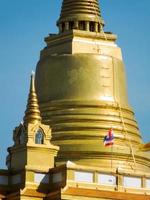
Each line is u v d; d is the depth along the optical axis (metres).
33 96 149.38
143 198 142.12
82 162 153.00
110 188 141.88
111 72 162.12
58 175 141.25
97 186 141.12
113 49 164.38
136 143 159.62
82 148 153.75
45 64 162.75
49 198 139.88
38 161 143.38
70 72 160.62
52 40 164.88
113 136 153.38
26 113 148.38
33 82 150.75
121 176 143.25
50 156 144.38
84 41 163.00
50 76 161.62
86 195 138.88
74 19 164.75
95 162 153.00
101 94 160.12
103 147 153.88
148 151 156.88
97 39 164.12
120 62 164.50
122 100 162.12
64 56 161.50
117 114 159.38
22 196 139.38
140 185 144.00
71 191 138.50
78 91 159.62
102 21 166.00
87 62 161.00
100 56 162.12
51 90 160.75
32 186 141.00
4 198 142.25
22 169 142.25
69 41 162.62
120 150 154.62
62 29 166.00
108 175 142.50
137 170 151.00
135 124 162.00
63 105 158.50
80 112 157.50
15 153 145.38
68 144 154.38
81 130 156.12
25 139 144.38
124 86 164.25
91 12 165.50
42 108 159.75
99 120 157.25
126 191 142.62
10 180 144.12
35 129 144.75
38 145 143.88
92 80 160.50
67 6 166.25
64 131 156.12
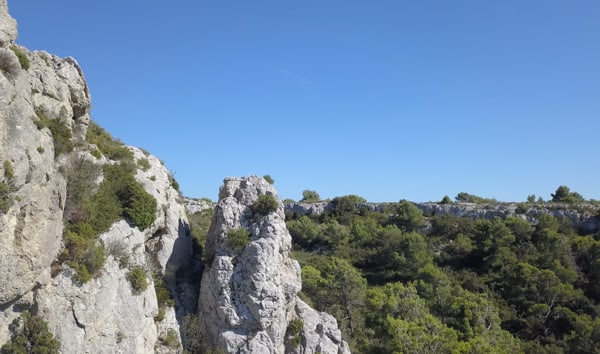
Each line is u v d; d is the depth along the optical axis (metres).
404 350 38.16
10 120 19.56
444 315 53.31
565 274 64.06
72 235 23.77
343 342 33.12
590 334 48.09
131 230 27.88
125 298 25.69
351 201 116.94
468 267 78.69
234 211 32.91
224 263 30.31
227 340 28.67
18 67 20.64
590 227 83.19
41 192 21.03
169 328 28.98
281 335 30.25
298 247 95.50
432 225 99.00
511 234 80.44
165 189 34.03
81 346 22.62
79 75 27.95
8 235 19.09
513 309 60.16
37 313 21.20
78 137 28.14
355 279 55.56
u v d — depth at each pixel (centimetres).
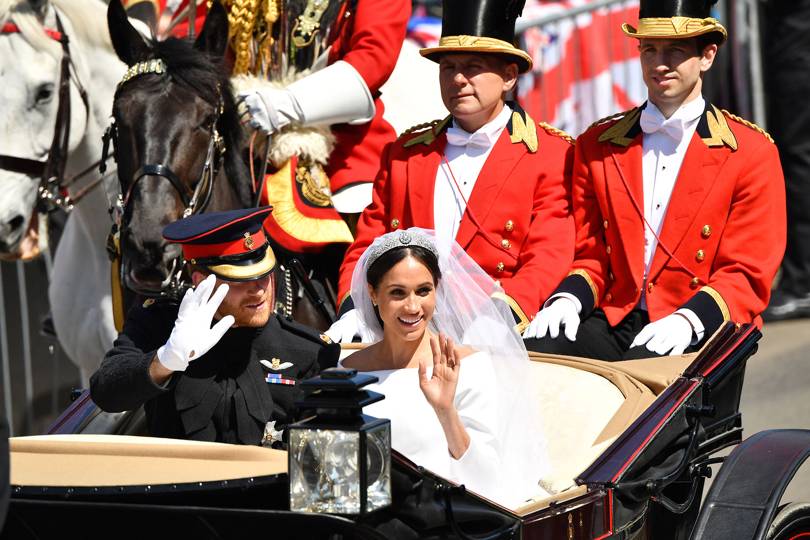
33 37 2034
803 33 3566
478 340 1472
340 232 2038
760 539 1447
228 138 1919
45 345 3241
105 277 2202
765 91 3716
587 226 1927
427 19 3700
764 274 1827
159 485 1188
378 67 2133
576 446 1545
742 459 1554
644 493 1426
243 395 1430
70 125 2083
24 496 1219
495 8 1881
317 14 2175
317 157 2080
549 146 1967
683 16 1822
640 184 1886
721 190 1853
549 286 1870
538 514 1281
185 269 1792
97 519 1242
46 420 3027
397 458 1150
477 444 1380
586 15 3441
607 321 1883
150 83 1853
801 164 3581
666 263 1873
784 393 2859
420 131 2023
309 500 1117
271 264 1445
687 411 1516
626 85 3544
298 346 1485
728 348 1633
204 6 2253
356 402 1116
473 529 1223
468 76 1900
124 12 1914
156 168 1797
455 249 1484
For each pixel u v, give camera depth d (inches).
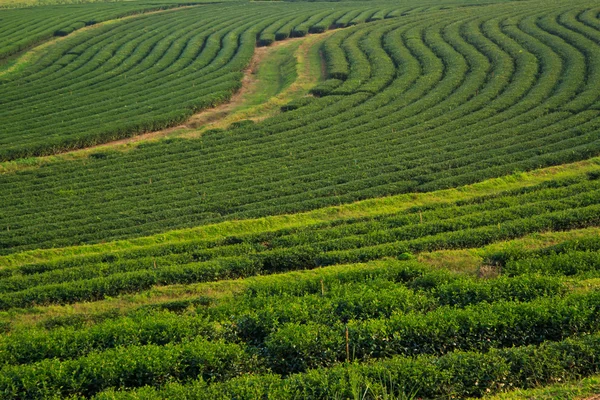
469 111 2519.7
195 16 4709.6
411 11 4446.4
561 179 1772.9
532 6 4020.7
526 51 3125.0
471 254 1321.4
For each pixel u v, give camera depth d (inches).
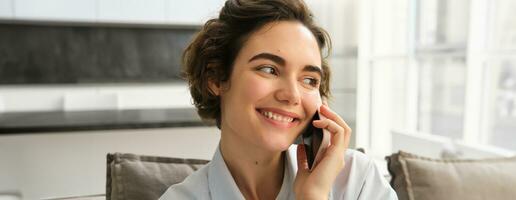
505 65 87.8
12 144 75.5
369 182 37.0
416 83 109.4
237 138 32.5
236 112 30.0
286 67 29.3
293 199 35.3
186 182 36.3
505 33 86.4
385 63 110.2
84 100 109.1
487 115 90.4
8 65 131.9
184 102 139.4
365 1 108.0
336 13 103.0
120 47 141.1
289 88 29.1
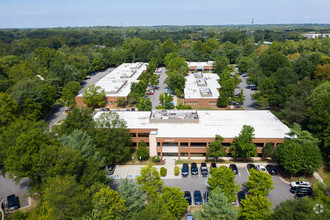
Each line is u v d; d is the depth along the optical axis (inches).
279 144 2011.6
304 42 6919.3
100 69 6540.4
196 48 7436.0
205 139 2161.7
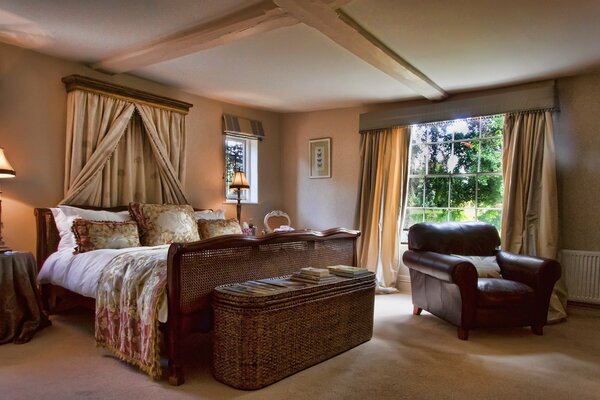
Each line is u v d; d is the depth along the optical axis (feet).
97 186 12.30
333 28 9.11
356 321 9.43
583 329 10.91
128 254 8.95
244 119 17.38
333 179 17.88
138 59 11.55
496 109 13.70
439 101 15.28
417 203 16.21
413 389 7.21
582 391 7.21
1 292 9.20
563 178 13.05
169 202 14.17
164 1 8.38
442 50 10.81
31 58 11.27
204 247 7.52
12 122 10.95
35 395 6.79
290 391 7.09
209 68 12.67
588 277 12.51
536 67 12.09
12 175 10.03
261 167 18.34
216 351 7.51
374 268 16.05
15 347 8.96
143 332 7.52
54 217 11.19
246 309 7.07
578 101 12.84
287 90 15.06
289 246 9.71
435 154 15.83
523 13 8.66
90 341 9.38
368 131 16.57
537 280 10.36
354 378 7.66
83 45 10.80
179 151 14.62
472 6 8.38
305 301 8.02
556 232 12.57
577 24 9.16
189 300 7.47
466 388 7.27
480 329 10.44
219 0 8.33
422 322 11.51
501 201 14.42
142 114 13.34
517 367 8.27
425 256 11.50
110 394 6.89
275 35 10.10
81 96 11.89
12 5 8.59
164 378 7.54
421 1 8.22
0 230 10.14
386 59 10.98
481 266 11.64
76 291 9.44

++++++

(WORK TO BE COMPLETED) Return the opening line of the data above and every line after it up to and including the line that holds "26 113 148.38"; pictures stay out.

(RESPONSE TO THIS EXERCISE)
Each line is u v d; d is the depth along the optical axis (metres).
33 96 149.38
143 198 142.12
82 162 153.00
110 188 141.88
111 72 162.12
58 175 141.25
97 186 141.12
113 49 164.38
136 143 159.62
82 148 153.75
45 64 162.75
49 198 139.88
38 161 143.38
70 72 160.62
52 40 164.88
113 136 153.38
26 113 148.38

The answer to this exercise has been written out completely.